# Given text:
===============
I’ve tied these strands together with an explicit acknowledgement that Creative Commons has legally enabled all this Open content and that it’s a fantastic achievement. Consider it my early birthday present to celebrate that it’s now been nearly 10 years since Creative Commons first launched (#cc10 on Twitter btw for related news & events).

I’m hoping it will raise awareness that citizens & scientists alike can directly read the primary scientific literature themselves (via Open Access journals and articles) and they should be encouraged to – given as taxpayers they’ve paid for most of it to be created! Also more than just mere engagement, I’ve highlighted that uniquely with an Open philosophy there’s nothing stopping ‘amateur’ or citizen science contributions in palaeontology – it’s sad that more of the literature, data, code and educational resources in this area aren’t openly available for re-use – arguably the world would know a lot more about palaeontology if they were.

With specific reference to http://opendefinition.org/ I try and make it clear what open actually means in this context. There’s been a lot of openwashing this year. Open is clearly a desirable state, and a label which will help sell and ‘add value’ to products, therefore both innocent and malicious temptation abounds to mistakenly label or brand things as ‘open’ when they are de facto not open. Education and awareness-raising clearly has a significant role to play here in preventing this problem.
===============
# Extracted information:

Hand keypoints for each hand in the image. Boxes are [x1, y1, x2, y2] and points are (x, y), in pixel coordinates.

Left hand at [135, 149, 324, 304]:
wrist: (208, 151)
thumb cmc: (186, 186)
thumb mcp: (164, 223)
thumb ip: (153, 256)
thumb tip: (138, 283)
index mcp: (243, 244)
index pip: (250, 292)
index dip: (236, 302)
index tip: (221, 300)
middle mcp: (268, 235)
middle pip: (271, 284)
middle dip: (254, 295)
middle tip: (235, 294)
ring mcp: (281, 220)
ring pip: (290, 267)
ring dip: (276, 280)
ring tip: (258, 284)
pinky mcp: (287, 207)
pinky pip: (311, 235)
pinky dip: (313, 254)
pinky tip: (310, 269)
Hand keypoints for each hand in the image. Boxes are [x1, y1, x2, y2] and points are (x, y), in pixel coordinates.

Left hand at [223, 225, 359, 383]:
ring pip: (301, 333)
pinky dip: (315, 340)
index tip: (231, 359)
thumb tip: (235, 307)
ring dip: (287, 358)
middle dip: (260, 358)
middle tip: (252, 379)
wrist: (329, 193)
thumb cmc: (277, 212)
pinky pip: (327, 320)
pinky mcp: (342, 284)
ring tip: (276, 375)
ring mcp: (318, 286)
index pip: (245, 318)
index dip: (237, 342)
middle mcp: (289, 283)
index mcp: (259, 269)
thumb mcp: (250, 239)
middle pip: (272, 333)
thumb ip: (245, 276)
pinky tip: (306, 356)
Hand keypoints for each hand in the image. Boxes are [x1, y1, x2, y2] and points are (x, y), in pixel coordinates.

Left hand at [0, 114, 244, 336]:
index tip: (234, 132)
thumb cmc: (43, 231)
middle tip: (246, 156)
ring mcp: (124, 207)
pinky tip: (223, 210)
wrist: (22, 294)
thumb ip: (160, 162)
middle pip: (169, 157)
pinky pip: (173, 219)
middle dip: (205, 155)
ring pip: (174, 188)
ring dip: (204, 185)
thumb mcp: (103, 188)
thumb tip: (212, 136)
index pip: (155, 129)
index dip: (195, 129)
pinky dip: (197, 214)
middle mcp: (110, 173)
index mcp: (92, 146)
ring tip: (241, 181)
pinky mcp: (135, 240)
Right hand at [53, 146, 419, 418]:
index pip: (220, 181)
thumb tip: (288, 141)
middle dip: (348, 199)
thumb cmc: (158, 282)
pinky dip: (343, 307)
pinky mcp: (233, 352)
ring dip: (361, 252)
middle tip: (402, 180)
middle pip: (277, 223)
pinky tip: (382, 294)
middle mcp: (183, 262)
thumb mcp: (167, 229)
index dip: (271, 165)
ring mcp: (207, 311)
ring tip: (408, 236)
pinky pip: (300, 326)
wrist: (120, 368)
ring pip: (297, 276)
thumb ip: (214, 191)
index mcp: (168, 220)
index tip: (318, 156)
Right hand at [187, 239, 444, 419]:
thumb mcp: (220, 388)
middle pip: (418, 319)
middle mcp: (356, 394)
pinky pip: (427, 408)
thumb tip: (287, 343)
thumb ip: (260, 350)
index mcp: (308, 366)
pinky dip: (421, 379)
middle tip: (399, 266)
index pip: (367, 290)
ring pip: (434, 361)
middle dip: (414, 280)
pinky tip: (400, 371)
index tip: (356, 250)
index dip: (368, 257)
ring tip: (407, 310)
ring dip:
===============
# Required actions:
1. Answer these from the Creative Commons text:
(a) About how long ago did Creative Commons first launch?
(b) What Twitter hashtag carries related news and events?
(c) Which website is cited in clarifying what open means?
2. Rewrite the Creative Commons text from "I’ve tied these" up to and including "news & events).", putting "remarkable accomplishment" in place of "fantastic achievement".
The material has no connection to the text.

# Expected outputs:
1.
(a) Nearly 10 years ago.
(b) #cc10
(c) http://opendefinition.org/

2.
I’ve tied these strands together with an explicit acknowledgement that Creative Commons has legally enabled all this Open content and that it’s a remarkable accomplishment. Consider it my early birthday present to celebrate that it’s now been nearly 10 years since Creative Commons first launched (#cc10 on Twitter btw for related news & events).